• Complete the following:
a. In the essay on eating fish, who left fish in a plastic bag tied to the trailer's doorknob?
b. Reproduce the essay on eating fish verbatim, starting at the words "It’s easy for" and stopping after "smoked … ditto).".
#### Document segment
I love to eat fish. I freely admit I’m a bit of a fish snob, in the sense that I’m fussy about fresh fish, and if I can’t have it fresh, I’d just as soon have the stuff that’s flash-frozen on the fishing boats, or I’d rather not have it at all. I’m deeply suspicious of most “fresh” fish in the grocery store and I just won’t buy fish I don’t like the look or smell of (this is most of it). I prefer wild to farm-raised, and if it’s been out of the sea for more than about ten minutes, I’m not sure it’s fit to eat.
It’s easy for me to trace the origin of this prejudice: In my high-school and college years, I spent most summers on Prince Edward Island, stuffed into a 19-foot trailer with the rest of my large and argumentative family and at least one dog, and we caught and ate fresh fish every day. Mackerel, cod, hake, halibut, and the occasional salmon which Lorne Vessey, the one-armed fish peddler would leave for us in a plastic bag with some ice, tied round the doorknob of the trailer for us to find when we returned home at the end of the day. Clams (if I had a nickel for every pound of both steamer and quahog clams I’ve dug in my life, I’d be a millionaire). Lobsters (straight out of the ocean, boiled in seawater, and served hot). Smoked fish. Salt fish (if I had a nickel for every lobster trap I’ve pulled at 4 AM or every pound of fish I’ve salted or smoked … ditto).
Just hand me a narrow-blade carbon-steel knife, a whetstone, and a bucket of fresh fish, and stand back! I have this covered.
So, at this time of the Christian calendar year, I like to think about fish recipes.
########
#### Extracted material
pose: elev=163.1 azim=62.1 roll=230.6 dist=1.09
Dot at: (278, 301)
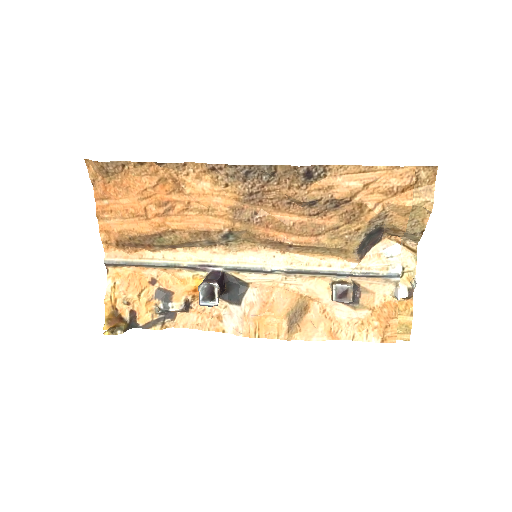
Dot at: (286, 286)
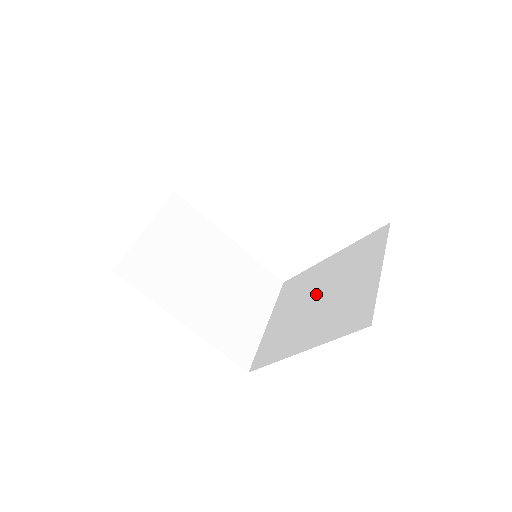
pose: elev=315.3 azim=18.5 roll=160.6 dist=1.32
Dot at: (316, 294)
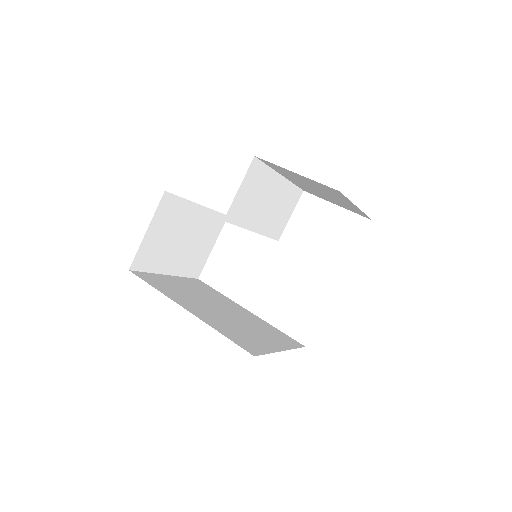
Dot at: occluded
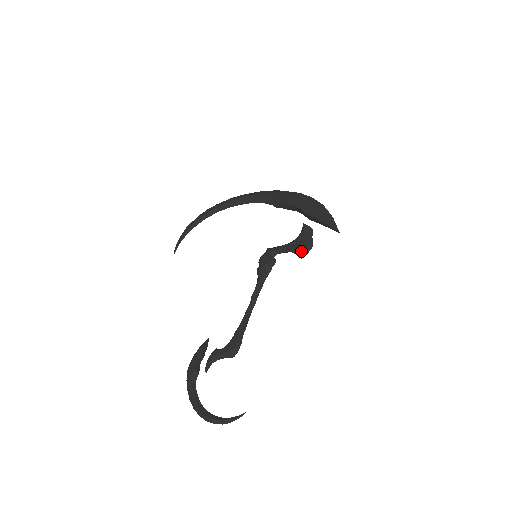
########
#### Extracted material
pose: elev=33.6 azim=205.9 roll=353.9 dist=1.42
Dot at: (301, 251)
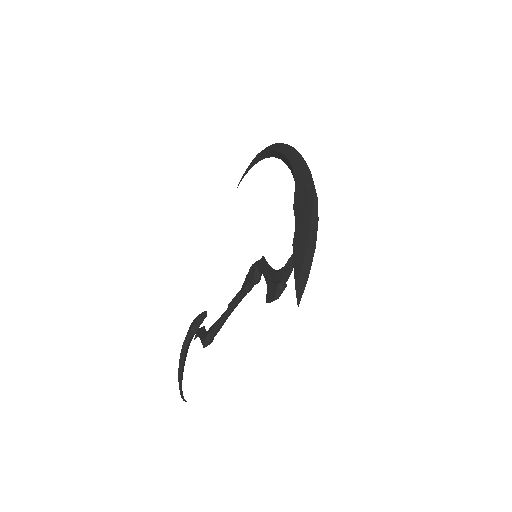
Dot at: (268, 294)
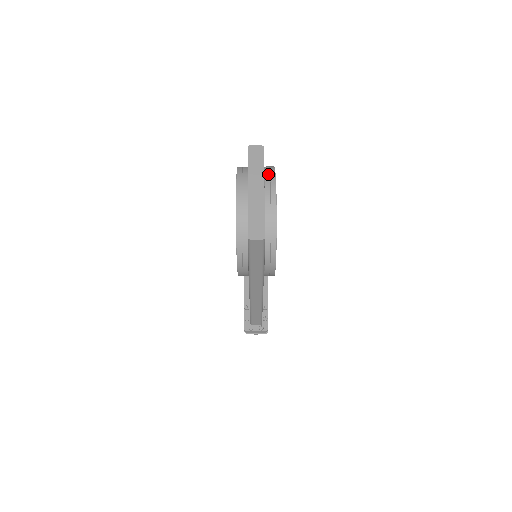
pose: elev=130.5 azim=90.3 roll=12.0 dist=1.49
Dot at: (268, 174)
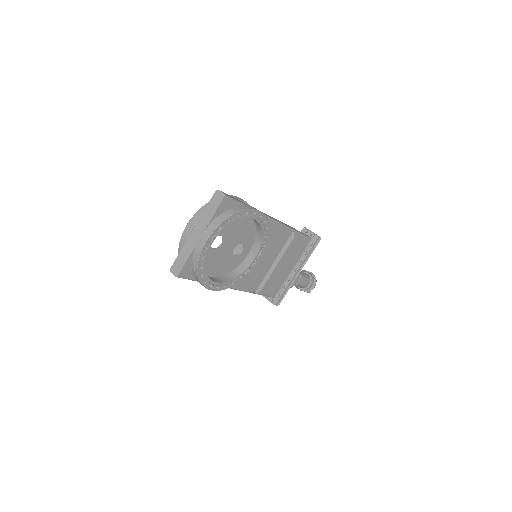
########
• Problem solutions:
a. Lorne Vessey, the one-armed fish peddler.

b.
It’s easy for me to trace the origin of this prejudice: In my high-school and college years, I spent most summers on Prince Edward Island, stuffed into a 19-foot trailer with the rest of my large and argumentative family and at least one dog, and we caught and ate fresh fish every day. Mackerel, cod, hake, halibut, and the occasional salmon which Lorne Vessey, the one-armed fish peddler would leave for us in a plastic bag with some ice, tied round the doorknob of the trailer for us to find when we returned home at the end of the day. Clams (if I had a nickel for every pound of both steamer and quahog clams I’ve dug in my life, I’d be a millionaire). Lobsters (straight out of the ocean, boiled in seawater, and served hot). Smoked fish. Salt fish (if I had a nickel for every lobster trap I’ve pulled at 4 AM or every pound of fish I’ve salted or smoked … ditto).